What else is new. Oh, that I seem in for a new couturial outrage. From old steamer trunks and attic cedar closets in the Menschhaus, Ambrose has recovered a virtual wardrobe of 1930-ish ladies’ wear — his then-still-stylish mum’s, I suppose — and…
Yup. That’s how we do’t when we go to’t these days at 24 L. It’s nothing Oedipal, I think (we’re not even sure they’re Andrea’s clothes): rather that, having failed to fertilise me in the costumes first of my present age and then of the presently young, he’ll give me a go in the garb of my own young womanhood and first fertility. And indeed, for all my apprehension that he may carry this new mummery, like the old, out of doors, I confess that intramurally it is not only Ambrose who finds arousing these early Joan Crawfords, late Greta Garbos, middle Marlene Dietrichs, not unreasonably unlike what I wore in Paris when André’s first intromission found its mark, some 350 ovulations past…
I cannot write.
And so I shall begin your Lost in the Funhouse stories. A. says he’s in them. If so, for whom is the funhouse fun? Not, I think, for lost
Germaine
A: Lady Amherst to the Author. The Dorchester County Tercentenary and Mating-Season Sequences. Ambrose’s concussion, and its cause.
24 L, 11 P.M.
19 July 1969
Well, John,
All evidence indicates that our little lull is done and some new storm hard upon us. As I write this (near midnight), our friend Ambrose lies half-conscious in my bed, his circuits just beginning to reconnect after a terrific crack athwart the cranium this noon, which decked and, it seems, mildly concussed him. My first experience of that alarming phenomenon, taken so lightly in our films, on the telly, in our fiction, where folks are regularly and tidily “knocked out,” to waken some minutes or hours later, shake their noggins a time or two, and then On with the story!
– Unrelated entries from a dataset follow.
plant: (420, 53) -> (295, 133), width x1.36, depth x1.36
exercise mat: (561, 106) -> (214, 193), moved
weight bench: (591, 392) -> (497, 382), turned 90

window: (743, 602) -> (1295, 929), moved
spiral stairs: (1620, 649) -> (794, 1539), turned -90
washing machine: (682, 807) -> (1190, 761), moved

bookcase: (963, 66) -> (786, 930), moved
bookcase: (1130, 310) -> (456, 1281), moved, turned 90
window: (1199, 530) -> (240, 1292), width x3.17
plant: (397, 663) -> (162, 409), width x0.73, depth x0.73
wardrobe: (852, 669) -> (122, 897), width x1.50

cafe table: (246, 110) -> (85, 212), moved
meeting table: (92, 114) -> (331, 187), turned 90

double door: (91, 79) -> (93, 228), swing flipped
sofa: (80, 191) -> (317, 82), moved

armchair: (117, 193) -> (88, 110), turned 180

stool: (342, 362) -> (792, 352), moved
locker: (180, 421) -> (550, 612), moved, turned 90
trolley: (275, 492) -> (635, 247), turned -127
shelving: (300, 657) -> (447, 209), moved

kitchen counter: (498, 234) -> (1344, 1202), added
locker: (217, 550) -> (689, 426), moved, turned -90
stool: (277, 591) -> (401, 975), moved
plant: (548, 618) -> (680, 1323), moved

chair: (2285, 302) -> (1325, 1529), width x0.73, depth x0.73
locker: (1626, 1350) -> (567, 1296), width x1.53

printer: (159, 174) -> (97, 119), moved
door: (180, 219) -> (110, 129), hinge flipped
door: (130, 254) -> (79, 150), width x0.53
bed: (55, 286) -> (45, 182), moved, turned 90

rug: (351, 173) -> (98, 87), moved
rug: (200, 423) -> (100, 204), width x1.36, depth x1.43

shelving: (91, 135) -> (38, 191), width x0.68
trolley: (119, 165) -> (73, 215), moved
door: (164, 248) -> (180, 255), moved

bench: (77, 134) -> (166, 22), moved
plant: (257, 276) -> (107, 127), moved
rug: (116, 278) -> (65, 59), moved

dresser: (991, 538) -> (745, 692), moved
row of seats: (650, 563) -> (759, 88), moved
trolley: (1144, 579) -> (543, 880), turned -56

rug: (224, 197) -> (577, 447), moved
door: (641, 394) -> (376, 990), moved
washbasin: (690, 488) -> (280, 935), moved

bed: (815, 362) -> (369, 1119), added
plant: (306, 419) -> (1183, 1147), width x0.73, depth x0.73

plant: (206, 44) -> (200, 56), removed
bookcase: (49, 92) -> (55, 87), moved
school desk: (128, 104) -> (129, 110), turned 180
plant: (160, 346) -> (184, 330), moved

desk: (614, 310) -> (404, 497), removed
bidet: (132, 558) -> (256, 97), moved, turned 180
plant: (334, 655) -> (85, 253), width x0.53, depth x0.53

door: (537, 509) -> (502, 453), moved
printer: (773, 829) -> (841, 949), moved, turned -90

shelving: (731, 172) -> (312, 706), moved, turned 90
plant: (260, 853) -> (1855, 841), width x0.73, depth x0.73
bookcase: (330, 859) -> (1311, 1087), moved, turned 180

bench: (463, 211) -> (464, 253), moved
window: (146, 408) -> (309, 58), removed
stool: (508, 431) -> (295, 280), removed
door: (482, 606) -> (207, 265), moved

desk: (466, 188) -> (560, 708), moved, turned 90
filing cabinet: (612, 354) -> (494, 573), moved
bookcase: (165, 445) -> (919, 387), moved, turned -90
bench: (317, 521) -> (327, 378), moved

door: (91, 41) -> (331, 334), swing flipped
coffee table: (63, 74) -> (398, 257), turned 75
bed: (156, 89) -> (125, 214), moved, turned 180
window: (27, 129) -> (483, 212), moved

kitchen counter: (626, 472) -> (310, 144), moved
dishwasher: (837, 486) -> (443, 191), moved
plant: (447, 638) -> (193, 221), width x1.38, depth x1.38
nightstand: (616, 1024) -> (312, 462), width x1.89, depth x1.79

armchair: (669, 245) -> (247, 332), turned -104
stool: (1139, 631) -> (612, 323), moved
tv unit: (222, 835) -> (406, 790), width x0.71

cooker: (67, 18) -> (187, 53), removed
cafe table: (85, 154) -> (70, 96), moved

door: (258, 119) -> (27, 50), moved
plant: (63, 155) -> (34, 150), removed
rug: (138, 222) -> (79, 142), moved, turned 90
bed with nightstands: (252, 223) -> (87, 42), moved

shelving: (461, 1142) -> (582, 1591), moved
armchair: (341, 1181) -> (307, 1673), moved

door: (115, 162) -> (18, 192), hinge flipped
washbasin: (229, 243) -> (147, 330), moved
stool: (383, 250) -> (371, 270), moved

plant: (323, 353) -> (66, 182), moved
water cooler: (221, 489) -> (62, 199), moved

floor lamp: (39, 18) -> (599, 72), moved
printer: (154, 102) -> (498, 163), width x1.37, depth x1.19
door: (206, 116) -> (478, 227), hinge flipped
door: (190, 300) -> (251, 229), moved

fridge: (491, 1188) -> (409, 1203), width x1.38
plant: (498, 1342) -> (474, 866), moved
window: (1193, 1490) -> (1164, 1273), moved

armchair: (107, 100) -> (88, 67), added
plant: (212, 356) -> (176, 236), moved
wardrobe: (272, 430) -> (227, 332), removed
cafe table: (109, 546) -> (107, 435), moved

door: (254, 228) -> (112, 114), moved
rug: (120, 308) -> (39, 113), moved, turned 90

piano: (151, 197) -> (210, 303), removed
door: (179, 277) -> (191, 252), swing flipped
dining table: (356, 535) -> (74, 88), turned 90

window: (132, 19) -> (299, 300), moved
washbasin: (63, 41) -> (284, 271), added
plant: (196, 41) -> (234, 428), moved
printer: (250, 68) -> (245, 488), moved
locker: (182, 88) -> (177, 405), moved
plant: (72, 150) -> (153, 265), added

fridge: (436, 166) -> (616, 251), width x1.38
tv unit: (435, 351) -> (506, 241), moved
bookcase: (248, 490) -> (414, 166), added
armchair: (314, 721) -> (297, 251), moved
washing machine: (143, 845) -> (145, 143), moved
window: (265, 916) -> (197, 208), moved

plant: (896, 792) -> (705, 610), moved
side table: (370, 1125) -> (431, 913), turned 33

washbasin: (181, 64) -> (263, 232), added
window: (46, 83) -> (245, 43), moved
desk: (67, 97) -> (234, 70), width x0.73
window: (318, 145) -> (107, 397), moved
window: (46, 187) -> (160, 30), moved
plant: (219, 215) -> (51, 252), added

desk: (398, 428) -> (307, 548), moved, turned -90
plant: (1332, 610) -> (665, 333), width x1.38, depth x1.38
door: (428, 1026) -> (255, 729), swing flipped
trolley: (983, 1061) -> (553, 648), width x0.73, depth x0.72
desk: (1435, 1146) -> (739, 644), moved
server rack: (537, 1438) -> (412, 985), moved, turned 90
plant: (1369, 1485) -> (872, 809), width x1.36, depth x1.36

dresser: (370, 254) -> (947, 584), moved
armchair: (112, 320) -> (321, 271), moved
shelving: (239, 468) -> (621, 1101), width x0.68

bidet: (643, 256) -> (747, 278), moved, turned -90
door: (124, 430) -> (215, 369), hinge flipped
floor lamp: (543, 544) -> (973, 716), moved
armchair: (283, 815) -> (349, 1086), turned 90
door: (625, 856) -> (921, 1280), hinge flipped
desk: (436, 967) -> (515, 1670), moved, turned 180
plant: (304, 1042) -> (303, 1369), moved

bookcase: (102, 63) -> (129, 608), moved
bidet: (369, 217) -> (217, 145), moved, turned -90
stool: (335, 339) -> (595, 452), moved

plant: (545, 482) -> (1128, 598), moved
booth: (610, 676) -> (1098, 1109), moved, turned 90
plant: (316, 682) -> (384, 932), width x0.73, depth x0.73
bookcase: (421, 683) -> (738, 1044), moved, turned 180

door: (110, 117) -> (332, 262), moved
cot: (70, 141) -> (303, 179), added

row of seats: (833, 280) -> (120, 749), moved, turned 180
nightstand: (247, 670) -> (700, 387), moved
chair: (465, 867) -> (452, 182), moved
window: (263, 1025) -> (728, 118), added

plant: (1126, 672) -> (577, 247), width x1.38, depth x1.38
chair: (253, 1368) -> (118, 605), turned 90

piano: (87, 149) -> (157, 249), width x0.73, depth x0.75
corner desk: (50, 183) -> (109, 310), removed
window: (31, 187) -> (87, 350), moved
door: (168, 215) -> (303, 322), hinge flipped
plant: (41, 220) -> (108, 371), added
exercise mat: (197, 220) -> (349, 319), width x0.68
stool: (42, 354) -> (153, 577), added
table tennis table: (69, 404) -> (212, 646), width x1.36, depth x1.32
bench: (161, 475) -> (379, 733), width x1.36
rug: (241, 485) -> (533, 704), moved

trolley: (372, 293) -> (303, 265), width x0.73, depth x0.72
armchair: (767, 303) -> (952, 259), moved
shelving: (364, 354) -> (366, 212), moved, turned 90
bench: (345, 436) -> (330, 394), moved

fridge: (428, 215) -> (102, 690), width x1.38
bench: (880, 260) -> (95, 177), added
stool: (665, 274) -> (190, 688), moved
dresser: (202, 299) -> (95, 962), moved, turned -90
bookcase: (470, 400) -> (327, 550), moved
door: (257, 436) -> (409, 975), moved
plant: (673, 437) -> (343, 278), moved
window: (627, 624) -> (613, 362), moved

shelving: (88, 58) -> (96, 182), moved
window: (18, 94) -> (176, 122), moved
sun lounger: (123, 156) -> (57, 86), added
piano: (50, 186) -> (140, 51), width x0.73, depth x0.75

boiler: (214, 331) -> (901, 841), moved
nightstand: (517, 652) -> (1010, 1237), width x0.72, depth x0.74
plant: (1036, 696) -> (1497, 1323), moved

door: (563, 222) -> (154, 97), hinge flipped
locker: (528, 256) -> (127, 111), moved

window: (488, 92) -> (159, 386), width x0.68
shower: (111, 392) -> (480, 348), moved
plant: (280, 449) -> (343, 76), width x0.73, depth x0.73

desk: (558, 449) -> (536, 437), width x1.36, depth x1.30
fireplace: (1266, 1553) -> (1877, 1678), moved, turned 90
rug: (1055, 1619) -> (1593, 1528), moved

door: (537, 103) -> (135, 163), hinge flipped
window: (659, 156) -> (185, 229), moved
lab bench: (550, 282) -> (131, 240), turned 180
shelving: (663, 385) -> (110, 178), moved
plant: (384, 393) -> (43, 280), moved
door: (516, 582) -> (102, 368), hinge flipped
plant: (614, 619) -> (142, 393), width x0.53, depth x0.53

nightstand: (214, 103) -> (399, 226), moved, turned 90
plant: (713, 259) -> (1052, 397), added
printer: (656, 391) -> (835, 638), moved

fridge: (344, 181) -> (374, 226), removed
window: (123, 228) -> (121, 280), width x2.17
I here attest that that is not the way it is. A blow to the head severe enough to cause loss of consciousness (A.‘s, classically, was just above the temple, his left, not far from the famous birthmark), if it does not actually fracture the skull, plays hob with the memory functions for (going on to) half a day at least. One prays that this symptom — and the headache, and the heavy sleeping — will not be accompanied by nausea and vertigo, indications of subdural hematoma and more serious consequences. So far, so good: when he is awake, my dear despot cannot remember the question he put 90 seconds since, or my answer. He smiles, reputs and re-reputs it; I reanswer and re-reanswer. It was that fucker Prinz, wasn’t it? Yes, luv. With the light boom? I think the mike boom, dear. It was Prinz, wasn’t it? No question, luv; and no accident, I fear. With the fucking light boom, right? At the fucking tercentenary? The fucking mike boom, I believe, dear.